Pour White, il existait avant 2007 des signes suffisants pour valider les préoccupations théoriques des économistes précités : chute inédite de l’épargne des ménages anglo-saxons ; en Europe, aspiration du crédit par les Etats périphériques, ayant engendré une énorme bulle immobilière ; en Chine, ruée sur l’investissement en capital fixe (jusqu’à 40% du PIB). Autant d’anomalies qui ont déjà occasionné des dégâts considérables, ou en produiront de nouveaux. Et pour y faire face, les banques centrales pratiquent des politiques d’« assouplissement » inédites par leur ampleur. Ce qui est compréhensible, car à chaque période de politique accommodante suit une période restrictive de moindre intensité. Si bien que les doses doivent être augmentées lors de la récession suivante, comme chez les drogués, sans que les excédents antérieurs aient été totalement épongés. Lesquels s’accumulent dans le système bancaire « fantôme » (shadow banking), qui s’exonère de la réglementation, ignore les normes ordinaires d’attribution du crédit, et pratique des leviers explosifs dans les opérations spéculatives. Se pose ainsi la question : comment les banques centrales peuvent-elles piloter un atterrissage en douceur, et rétablir des conditions de sécurité normales en termes de taux d’intérêt et de masse monétaire ?

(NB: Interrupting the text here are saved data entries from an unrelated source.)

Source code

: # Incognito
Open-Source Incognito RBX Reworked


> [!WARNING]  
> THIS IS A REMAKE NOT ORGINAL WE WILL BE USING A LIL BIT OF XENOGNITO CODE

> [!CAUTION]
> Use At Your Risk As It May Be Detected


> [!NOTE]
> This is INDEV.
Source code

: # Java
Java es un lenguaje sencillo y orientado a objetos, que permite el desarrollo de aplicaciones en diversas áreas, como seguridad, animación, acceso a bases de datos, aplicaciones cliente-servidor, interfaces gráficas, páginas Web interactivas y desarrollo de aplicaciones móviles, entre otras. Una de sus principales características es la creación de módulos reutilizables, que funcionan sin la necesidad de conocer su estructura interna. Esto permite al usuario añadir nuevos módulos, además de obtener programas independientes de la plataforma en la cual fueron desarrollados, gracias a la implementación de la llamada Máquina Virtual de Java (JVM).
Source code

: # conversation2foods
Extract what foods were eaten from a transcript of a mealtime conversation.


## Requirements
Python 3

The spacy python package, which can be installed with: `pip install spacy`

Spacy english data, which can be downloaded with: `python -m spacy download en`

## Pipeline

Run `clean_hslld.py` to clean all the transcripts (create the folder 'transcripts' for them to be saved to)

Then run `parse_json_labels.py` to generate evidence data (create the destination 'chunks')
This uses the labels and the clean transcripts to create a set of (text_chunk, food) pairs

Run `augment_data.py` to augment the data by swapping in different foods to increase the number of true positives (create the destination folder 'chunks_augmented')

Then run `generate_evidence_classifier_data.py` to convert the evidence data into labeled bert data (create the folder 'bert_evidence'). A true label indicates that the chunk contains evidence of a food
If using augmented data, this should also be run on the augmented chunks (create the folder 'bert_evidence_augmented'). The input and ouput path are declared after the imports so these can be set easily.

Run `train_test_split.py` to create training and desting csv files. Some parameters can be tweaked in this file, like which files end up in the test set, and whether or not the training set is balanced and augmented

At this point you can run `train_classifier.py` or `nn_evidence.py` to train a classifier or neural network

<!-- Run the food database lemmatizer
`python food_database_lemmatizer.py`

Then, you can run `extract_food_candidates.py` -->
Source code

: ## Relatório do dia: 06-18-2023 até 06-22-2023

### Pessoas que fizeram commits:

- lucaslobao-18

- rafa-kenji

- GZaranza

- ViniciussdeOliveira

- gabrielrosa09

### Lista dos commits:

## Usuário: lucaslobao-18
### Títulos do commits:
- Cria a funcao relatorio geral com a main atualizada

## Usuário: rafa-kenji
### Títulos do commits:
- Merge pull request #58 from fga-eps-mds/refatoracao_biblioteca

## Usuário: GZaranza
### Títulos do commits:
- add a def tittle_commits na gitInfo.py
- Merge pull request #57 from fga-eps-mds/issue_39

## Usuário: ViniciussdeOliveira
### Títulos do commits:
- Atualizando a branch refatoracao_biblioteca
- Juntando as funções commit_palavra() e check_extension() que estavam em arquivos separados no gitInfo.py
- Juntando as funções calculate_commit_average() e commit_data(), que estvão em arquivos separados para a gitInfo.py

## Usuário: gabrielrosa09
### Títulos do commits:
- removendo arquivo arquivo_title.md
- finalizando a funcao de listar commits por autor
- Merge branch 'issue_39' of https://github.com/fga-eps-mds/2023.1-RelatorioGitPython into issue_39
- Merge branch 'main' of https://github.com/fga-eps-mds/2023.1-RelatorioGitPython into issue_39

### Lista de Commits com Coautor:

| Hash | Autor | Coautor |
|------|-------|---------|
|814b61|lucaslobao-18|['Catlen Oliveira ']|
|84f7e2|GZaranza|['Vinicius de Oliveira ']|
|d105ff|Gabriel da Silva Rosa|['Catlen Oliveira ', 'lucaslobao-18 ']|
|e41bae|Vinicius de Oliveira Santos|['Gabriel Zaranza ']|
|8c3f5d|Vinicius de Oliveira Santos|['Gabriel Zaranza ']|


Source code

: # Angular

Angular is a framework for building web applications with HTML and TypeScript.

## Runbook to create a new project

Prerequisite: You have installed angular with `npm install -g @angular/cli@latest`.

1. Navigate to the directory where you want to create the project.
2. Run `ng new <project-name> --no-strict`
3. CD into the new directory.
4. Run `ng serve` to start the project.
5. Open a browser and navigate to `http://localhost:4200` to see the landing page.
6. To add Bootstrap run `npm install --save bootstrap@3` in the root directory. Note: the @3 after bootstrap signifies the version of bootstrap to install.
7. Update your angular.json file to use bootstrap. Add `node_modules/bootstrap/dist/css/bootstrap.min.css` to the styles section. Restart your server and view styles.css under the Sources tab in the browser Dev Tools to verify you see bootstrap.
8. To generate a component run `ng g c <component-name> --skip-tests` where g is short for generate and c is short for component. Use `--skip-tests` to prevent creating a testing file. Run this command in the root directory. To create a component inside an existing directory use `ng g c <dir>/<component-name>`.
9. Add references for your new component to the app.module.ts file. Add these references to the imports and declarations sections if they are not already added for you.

S’agissant d’une « expérimentation » hardie, selon la formulation de White, personne ne sait véritablement comment fermer l’accès « ultra-facilité » aux liquidités. Pour preuve, Ben Bernanke, patron de la Fed américaine, annonçait récemment la réduction prochaine des opérations de quantitative easing, avant leur interruption programmée. Les marchés boursiers ont immédiatement dévissé, obligeant le banquier central à amender ses allégations antérieures. Pour preuve la Chine, inquiète de l’explosion incontrôlée du crédit, annonçait récemment que l’Institut d’émission allait rationner ses liquidités aux banques commerciales. Deux séances de panique boursière auront suffi à lui faire changer d’avis. Pour preuve la BCE, à laquelle rien n’était demandé, a préféré anticiper l’incendie en noyant les marchés de ses intentions rafraîchissantes : elle continuera d’offrir ce qu’il faut, à qui il faut, à livre ouvert. Et jusqu’à la saint glinglin, si nécessaire. En somme, tout le monde est parfaitement conscient que la prospérité des places financières est totalement factice, et exclusivement redevable aux libéralités invraisemblables des banques centrales. Tout le monde sait également qu’il ne sera pas possible de stationner éternellement sur ce petit nuage virtuel. Mais pour en descendre, il n’y a pas d’échelle ; la seule option ouverte reste le hard landing, soit que le nuage crève, soit que ses squatters sautent d’eux-mêmes. Un contexte qui mériterait « une réévaluation globale et fondamentale de la manière dont fonctionne l’économie ». Mais comme le note White, rien ne laisse entrevoir qu’elle soit envisagée.